Snowy forecast reveals worst
fears as we batten down hatches

Sandra Chapman
Sandra Chapman

When snow is expected we develop, not surprisingly, a batten-down-the-hatches mentality.

We view the prospect of such a change in the weather with a certain fearful awe, knowing, that while we like snow, we also know of its ability to leave us stranded.

A farmer battles through the snow

A farmer battles through the snow

And in our technological society we don’t particularly like to be reminded that nature will always have one over on us no matter how sophisticated we think we are.

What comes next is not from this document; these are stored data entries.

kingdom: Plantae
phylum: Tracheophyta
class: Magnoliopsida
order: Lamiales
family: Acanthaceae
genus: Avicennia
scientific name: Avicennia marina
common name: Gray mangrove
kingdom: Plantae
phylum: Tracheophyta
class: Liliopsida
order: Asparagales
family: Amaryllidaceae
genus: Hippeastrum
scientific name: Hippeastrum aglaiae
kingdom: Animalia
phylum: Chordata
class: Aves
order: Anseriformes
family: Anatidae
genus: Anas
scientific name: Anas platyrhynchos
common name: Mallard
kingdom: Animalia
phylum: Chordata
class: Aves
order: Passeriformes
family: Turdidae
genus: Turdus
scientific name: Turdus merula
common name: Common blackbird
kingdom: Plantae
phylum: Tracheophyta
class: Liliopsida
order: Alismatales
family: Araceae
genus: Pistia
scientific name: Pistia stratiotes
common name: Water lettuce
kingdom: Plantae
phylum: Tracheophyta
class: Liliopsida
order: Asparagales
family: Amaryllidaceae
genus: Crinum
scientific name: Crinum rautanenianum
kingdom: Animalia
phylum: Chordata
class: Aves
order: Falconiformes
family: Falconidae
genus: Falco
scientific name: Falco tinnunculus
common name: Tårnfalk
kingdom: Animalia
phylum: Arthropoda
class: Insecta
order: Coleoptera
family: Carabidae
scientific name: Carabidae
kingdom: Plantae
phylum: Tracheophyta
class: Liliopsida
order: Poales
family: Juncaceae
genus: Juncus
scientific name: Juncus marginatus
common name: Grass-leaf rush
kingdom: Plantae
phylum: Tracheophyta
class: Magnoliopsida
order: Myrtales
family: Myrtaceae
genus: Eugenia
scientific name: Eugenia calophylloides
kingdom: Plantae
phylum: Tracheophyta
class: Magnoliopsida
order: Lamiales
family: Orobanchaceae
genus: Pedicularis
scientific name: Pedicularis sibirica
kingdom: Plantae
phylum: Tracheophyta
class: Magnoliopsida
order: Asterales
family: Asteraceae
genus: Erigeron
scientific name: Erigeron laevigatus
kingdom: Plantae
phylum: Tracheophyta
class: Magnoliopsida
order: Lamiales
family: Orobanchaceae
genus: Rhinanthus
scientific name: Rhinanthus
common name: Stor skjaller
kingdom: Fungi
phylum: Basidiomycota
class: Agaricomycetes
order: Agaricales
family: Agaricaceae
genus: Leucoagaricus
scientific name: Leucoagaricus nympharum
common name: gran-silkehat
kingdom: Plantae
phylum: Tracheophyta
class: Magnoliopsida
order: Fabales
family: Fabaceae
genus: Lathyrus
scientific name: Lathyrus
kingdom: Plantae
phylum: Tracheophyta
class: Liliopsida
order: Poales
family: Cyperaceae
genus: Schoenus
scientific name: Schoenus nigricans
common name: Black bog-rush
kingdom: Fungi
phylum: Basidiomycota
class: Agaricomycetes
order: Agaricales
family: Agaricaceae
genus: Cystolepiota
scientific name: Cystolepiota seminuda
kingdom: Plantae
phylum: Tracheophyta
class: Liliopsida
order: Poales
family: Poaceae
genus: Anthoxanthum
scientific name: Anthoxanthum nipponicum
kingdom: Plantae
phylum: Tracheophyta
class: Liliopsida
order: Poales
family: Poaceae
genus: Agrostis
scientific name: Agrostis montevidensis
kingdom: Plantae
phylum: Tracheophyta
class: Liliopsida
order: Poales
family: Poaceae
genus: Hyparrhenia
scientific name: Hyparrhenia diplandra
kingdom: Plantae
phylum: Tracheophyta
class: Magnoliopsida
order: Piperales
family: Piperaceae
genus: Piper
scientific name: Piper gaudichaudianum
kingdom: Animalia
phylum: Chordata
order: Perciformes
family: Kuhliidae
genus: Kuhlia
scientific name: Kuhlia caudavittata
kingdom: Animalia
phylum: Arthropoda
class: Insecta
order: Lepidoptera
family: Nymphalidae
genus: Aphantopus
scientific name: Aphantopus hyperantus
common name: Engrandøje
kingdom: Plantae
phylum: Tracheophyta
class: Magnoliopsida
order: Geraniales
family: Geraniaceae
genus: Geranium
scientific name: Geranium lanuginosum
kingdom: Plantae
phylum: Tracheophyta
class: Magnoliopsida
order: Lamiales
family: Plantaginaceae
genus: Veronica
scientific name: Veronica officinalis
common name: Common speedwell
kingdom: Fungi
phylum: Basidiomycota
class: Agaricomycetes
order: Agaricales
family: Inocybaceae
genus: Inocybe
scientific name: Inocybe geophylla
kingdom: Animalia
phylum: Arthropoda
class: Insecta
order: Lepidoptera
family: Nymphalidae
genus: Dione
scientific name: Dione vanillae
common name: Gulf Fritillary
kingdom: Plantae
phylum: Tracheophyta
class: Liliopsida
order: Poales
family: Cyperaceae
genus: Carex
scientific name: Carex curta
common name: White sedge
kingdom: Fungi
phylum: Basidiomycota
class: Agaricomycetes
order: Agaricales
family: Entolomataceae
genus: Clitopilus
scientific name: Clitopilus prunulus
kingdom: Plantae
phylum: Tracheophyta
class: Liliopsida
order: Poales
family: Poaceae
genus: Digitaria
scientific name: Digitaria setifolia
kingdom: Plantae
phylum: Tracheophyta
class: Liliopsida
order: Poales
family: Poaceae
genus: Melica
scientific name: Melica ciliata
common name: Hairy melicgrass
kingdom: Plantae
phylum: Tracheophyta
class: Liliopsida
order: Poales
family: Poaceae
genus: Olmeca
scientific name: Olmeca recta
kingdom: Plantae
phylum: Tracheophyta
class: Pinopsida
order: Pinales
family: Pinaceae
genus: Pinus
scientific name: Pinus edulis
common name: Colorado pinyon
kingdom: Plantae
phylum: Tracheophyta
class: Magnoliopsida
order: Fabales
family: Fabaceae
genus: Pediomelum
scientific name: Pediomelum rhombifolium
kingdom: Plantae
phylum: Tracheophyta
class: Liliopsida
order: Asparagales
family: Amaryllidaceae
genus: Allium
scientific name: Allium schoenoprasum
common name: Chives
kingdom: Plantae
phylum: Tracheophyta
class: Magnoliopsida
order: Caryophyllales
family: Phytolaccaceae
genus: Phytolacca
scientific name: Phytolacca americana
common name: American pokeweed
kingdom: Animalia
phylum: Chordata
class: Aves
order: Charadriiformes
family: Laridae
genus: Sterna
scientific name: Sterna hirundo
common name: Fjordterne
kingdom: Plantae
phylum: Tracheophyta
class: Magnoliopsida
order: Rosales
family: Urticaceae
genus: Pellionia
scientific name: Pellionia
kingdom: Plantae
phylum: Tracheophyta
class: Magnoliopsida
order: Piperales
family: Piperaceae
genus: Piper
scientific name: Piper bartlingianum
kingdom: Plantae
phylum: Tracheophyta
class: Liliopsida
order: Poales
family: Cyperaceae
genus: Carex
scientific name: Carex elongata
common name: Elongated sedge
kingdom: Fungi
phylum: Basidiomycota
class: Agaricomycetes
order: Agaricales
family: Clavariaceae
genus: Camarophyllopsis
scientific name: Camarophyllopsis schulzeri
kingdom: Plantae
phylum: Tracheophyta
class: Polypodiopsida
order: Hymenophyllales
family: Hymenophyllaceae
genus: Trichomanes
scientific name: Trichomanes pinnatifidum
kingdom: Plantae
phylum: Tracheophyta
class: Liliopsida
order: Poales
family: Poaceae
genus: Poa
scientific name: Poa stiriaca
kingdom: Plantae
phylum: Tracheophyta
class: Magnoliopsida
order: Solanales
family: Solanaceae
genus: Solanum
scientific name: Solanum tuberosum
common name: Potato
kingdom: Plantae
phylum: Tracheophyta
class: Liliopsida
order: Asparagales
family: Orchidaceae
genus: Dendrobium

By Tuesday of this week I was reviewing my snow measures, checking out where I had stored the snow shovels, reviewing the contents of the fridge and asking Himself, for the tenth time, had we enough oil to keep the radiators going if we get blocked in.

You see, I know what being ‘blocked in by snow’ means. And when it happened to us in 2011 we were totally unprepared imagining that the weather forecasters probably weren’t right at all and were warning us unnecessarily.

Fortunately my farming neighbour had more sense and when I realised he was not just bringing his sheep down to lower fields, he was actually filling his barn and every shed he had with them. Someone also mentioned that the lambs might have to go into the kitchen.

My neighbour is a wise and cautious farmer, who has always put the welfare of his animals first.

The snow that did arrive that year, as we were preparing for Easter for heaven’s sake, left us buried in drifts up to 12 feet deep.

My bedroom window which faced east was in the vanguard of the storm. I couldn’t see out of it the next morning. The snow fell down for two days like the ash from a volcano determined to empty its innards in a last primeval act of nature.

Far from skipping out to launch the first snowball we realised we would have to dig ourselves out. Our cars had disappeared under the onslaught.

That holiday we were planning to leave on two days later was out of the question. And there was worse. It looked as though it could take us two days to dig a path to the wood shed for fuel for our stove. The snow set rock hard making digging very hard going.

I soon became a person who had always like snow to someone who began to fear it. And that’s how I’ve been feeling this week. I shopped for food I don’t need especially as the Christmas bounty is still in the freezer and cupboards.

We hoked out the long-life milk we keep for the boat, brought wood from the shed closer to the house and unearthed the snow boots I bought last year and which had been used just once.

Himself has looked on, clearly amused by my preparations, more concerned that the weather may delay his preparations for getting his boat ready for the season.

I hang on to every weather bulletin from Angie and Barra Best trying hard to resist getting up in the middle of the night for the more detailed weather picture from Channel 130. It’s called paranoia I suppose.

I was reminded of the snow storm depicted in the novel Lorna Doone. Could it get as bad as that again? Is this not the era of climate change when melting ice is supposedly putting at risk magnificent creatures such as the polar bear?

Haven’t scientists told us the earth is warming up and we should be preparing to grow tropical plants instead? I think there are fewer snowdrops this year. Is that a sign of climate change?

As I write, a flurry of snow has just passed. Is that the advanced guard? I really must stop this paranoia and take what nature brings.